‘The Mills Weren’t Made of Marble’: Lead Editorial, NYTimes, Labor Day, 1992
Since the mid-1970s, Lowell has been the subject of many regional, national, and global media reports (newspaper, magazine, radio, TV, and web) because of its distinctive national park and award-winning urban revitalization rooted in the preservation and celebration of its industrial, architectural, natural, and cultural heritage. The late Dr. Patrick J. Mogan would say, “The buildings are the props around which the story is told,” and the story of an innovative city continues to evolve with new people and fresh ideas about making Lowell the best city of its size anywhere. Other cities are competing in the same arena. It is important to look forward, to be positive and constructive, and to be ambitious for the community’s betterment the way Pat Mogan and his band were driven to make Lowell a better place in their time. Here is the lead editorial from the September 7, 1992 edition of The New York Times – A Labor Day piece about the then-recently opened Boott Cotton Mills Museum.—PM
Youngsters who are made to troop through America’s historic landmarks might reasonably conclude that in the past, rich was typical. Ordinary people are shown mainly as servants, or as slaves, in the sumptuous mansions and town houses that predominate in what are grandly called “heritage tours.”

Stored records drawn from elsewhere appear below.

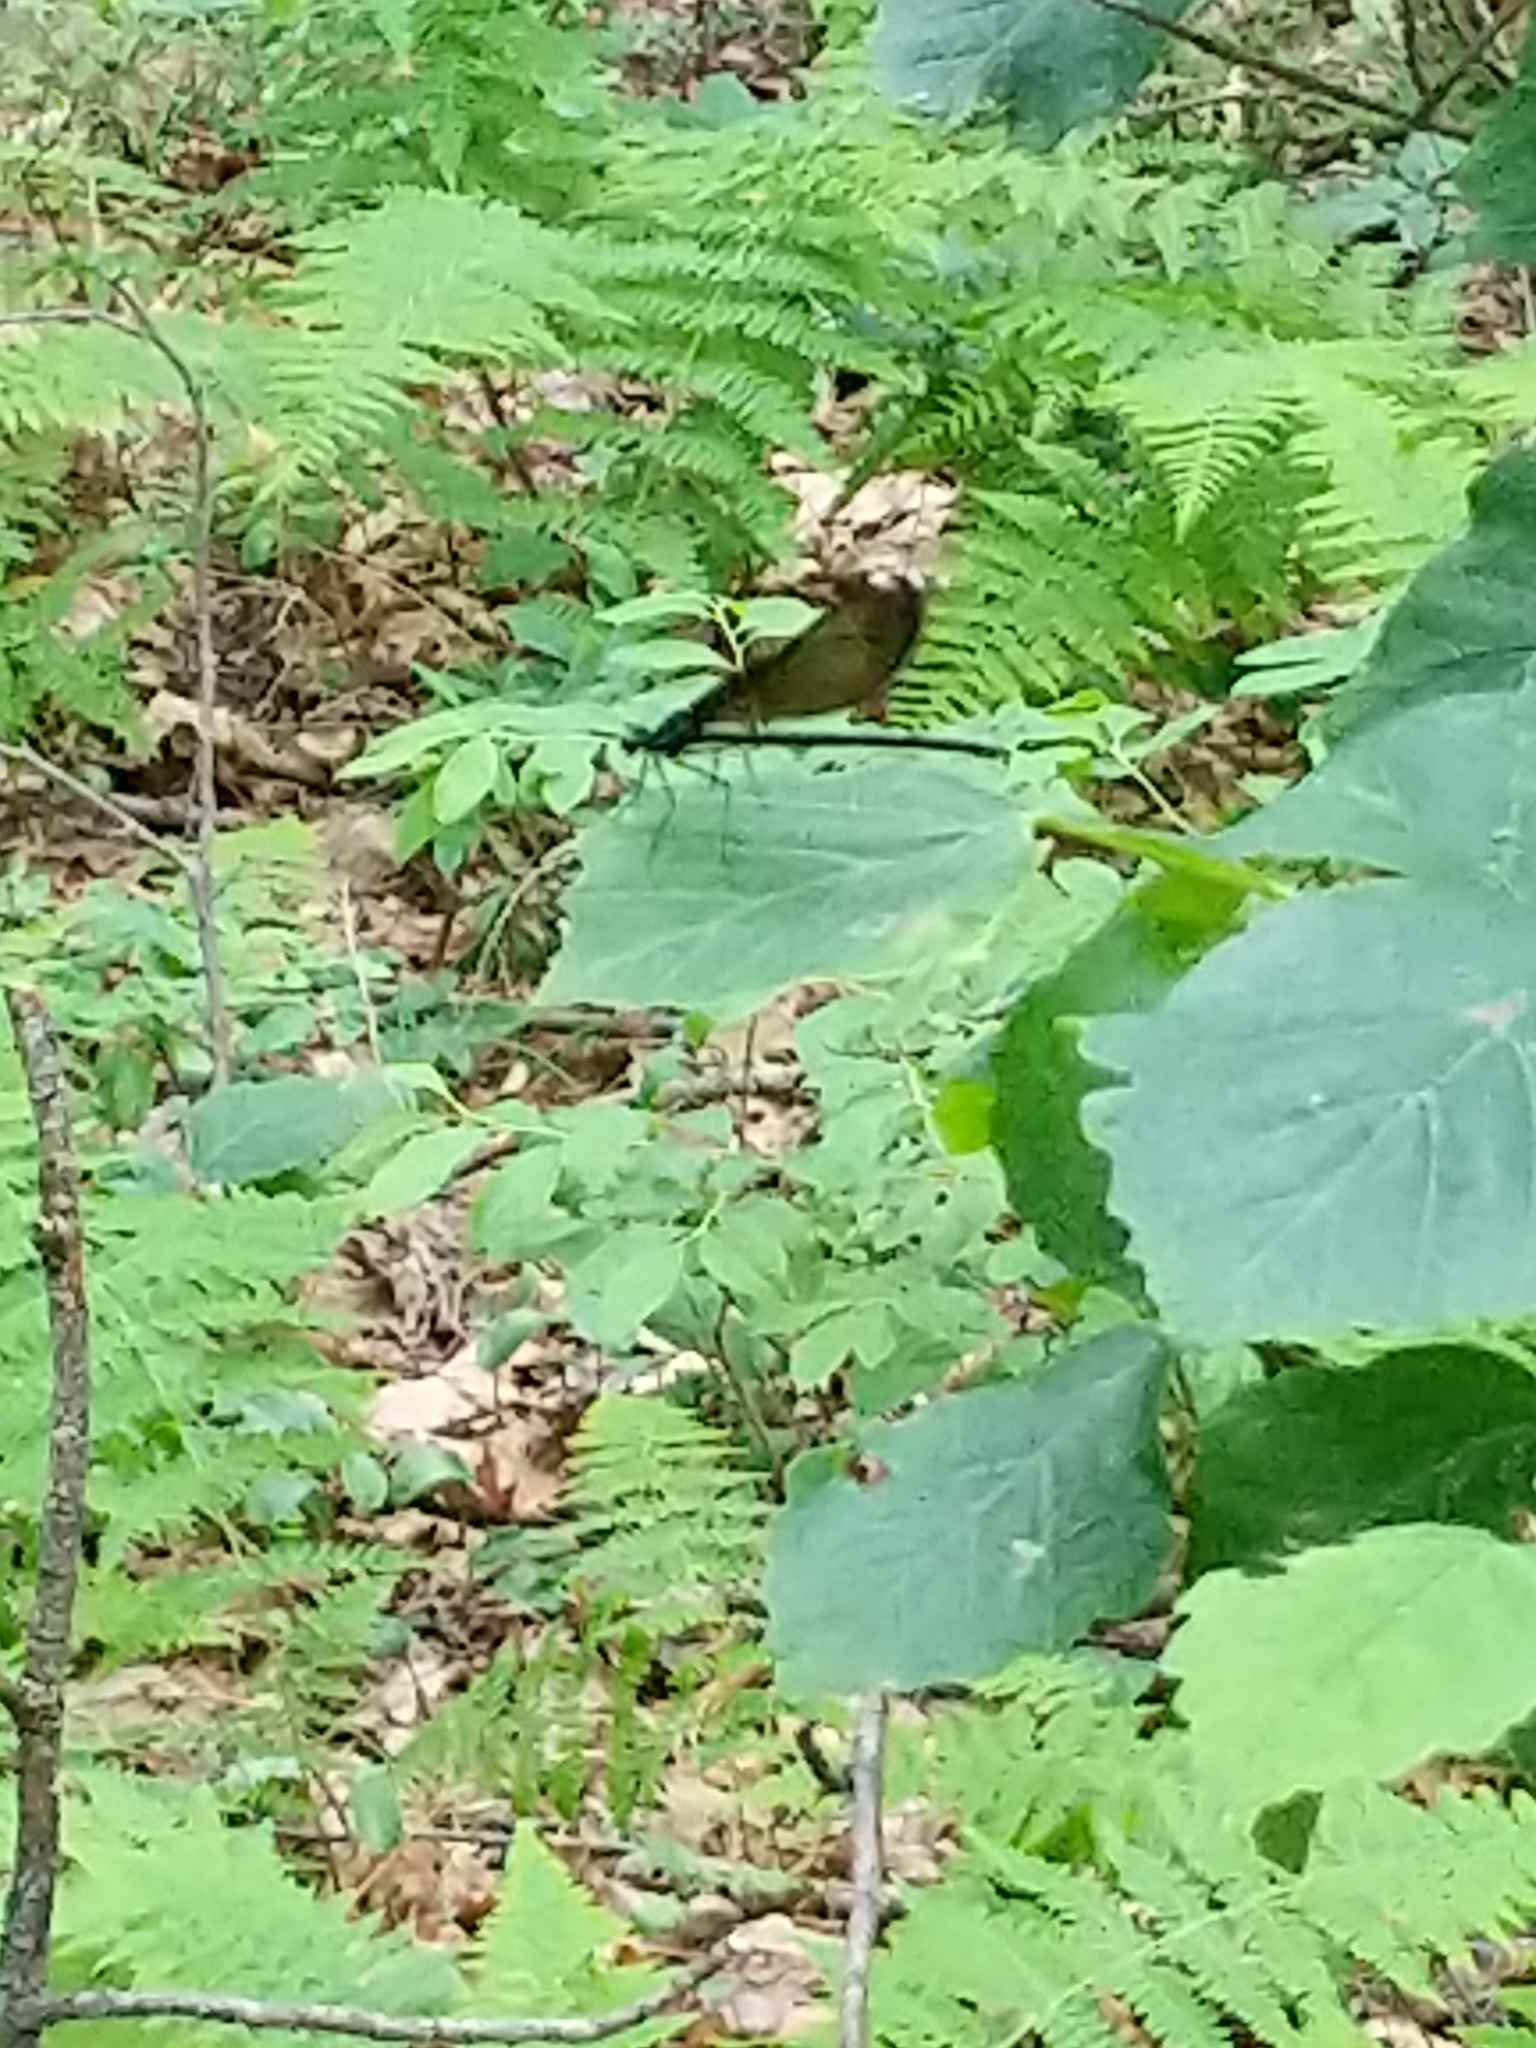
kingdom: Animalia
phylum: Arthropoda
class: Insecta
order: Odonata
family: Calopterygidae
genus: Calopteryx
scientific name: Calopteryx maculata
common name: Ebony jewelwing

Labor Day is a powerfully apt occasion to celebrate an exception: the Lowell National Historical Park, set in a gritty Massachusetts city. Here America’s working men and women have starring roles in the epic called “The Industrial Revolution.” A thundering score sets the mood, provided by 88 belt-driven looms in an unusual factory museum run by the National Park Service.
Lowell became America’s first factory town when Francis Cabot Lowell, a Boston merchant, spirited from England the secrets of the power loom. Two years later, in 1813, he and a mechanic fabricated an American prototype. Within a decade the first mill opened in Lowell, ingeniously using split-level canals to turn the turbines that powered the looms.
By 1848, when Lowell wove 50,000 miles of cotton cloth, it was also the laboratory for a “Golden Experiment” that elicited admiring comments from visitors like Charles Dickens.
In their search for labor, mill owners hired young farm women, the “Lowell girls.” Ten companies employed 10,000 women who toiled 13 hours a day, their morals purified by curfews, compulsory religious service and watchful boarding-house matrons.
But the sounds at their workplace, less uplifting, are recaptured in the Boott Cotton Mill Museum, just opened this June, where visitors truly need earplugs to enter the weave room. The noise is bone-jarring. One articulate mill worker, Lucy Larcom, found she could accustom herself to the noise, so it became like a silence. “I defied the machinery to make me its slave,” she wrote in 1889. “Its incessant discords could not drown the music of my thoughts if I would let them fly high enough.” These mills were not, like those in the old folk song, made out of marble nor the machines made out of gold.
By this time, farm girls had been replaced by low-wage newcomers from Ireland, French Canada, the Baltics, Greece and Portugal. It is to the great credit of the Park Service that the harsh face of mill-town capitalism is not ignored. Taped interviews with retired workers evoke the horror of industrial injuries, the squalor of tenement life, the class bitterness that erupted in the great strike of 1912.
This is an American past that many grandparents lived, and still remember. Youngsters who experience even for a moment the gloom of these old mills will better understand why trade unions sprang into being to check rapacious capital.
The Lowell park and museum realize an imaginative scheme put forward in the 1970′s by former Senator Paul Tsongas, a child of Lowell. Restoring the old canals and the long-shuttered mills has given new hope and dignity to a Lowell now entering the post-industrial revolution.
What better time than Labor Day to remember that the toil and pain of ordinary working men and women was the ultimate lubricant for all the machines. “It is the boast of Lowell that it has no aristocracy, either of wealth or talent, or of rank or position,” Charles Cowley, a local historian, wrote in 1856. “It is simply a city of mechanics, who have made the world ring with their achievement.” A proud boast, and warranted.
My maternal Grandmother was a mill girl. “Memere” was barely five feet tall, and her job was to crawl into the looms to string them with the materials to form the weft. She had back and knee problems because of it.